Christopher Porché West, who has been photographing Mardi Gras Indians since 1979, said he had heard these kinds of complaints for years. They are counterproductive, he said, given the relatively small amount of money he and other photographers earn from Indian portraits.

“What they really need to do is self-exploit,” he said. If they want to make money from their culture, he said, “they should find a way to commodify it and bring that to the market.”

But words like “commodify” are foreign and even a little distasteful for many in this city, rather like finding tofu sausage in a gumbo. Indians do make a few hundred dollars here and there showing up at parties and concerts, and a few have tried, with disappointing results, to sell last year’s suits on eBay.

“Indian culture was never, ever meant to make any money,” said Howard Miller, Big Chief of the Creole Wild West, the city’s oldest tribe, and president of the Mardi Gras Indian Council. But neither should the culture be exploited by others.

“We have a beef,” he said, “with anybody who takes us for granted.”

 

1 Response » to “Commodification of Culture”

  1. Joe Keene says:

    I think it shows respect for the culture and shows people that you understand what the culture is about and that is very important.

    I remember a quote by my grandfather Joe Paw Ne No Pashe aka Governor Joe upon returning from boarding school.
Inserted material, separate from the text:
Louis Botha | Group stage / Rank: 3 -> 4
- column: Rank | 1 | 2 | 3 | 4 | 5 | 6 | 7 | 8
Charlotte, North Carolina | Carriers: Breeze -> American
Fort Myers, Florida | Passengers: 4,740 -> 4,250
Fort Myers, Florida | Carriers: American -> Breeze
He got back to the reservation and quickly changed out of his white man’s clothes and immediately put on a blanket. He said “it took Father Schoenmaker’s 15 years to make a white man out of me, and it will only take 15 minutes to make an Osage out of myself.” After doing this he shed all his western clothes and put on a blanket.

    When people do wear traditional clothes or whatever in taking pictures it shows that they understand how important our culture is, our elders back in the days wore leggings and blankets all day every day. This 3 system form of government we have is a western anglo saxon form of government. Native Americans are foreign to this way of government. It takes time to understand this, as you can see the problems we are having now…. See More

    Back in the day we had a purer form of government, it was by bands and clans and everyone understood their place, sadly this is gone. But we can’t forget who we are and who we came from, and our culture and our tribal ways are all we have left of this past way of life that made us who we are. By wearing traditional clothes or whatever you’re showing that you understand our culture and realize that it will always have a place in our government. The transition will not be easy, but we all have to recognize it.

    I’m not saying that just because someone puts on a blanket or is in their dance clothes should get voted for ahead of someone who is in western clothes though. If you were never raised around the reservation or are foreign to our culture I would not expect you to be in dance clothes. But for people that have been around here, I think it’s important that they do honor our culture.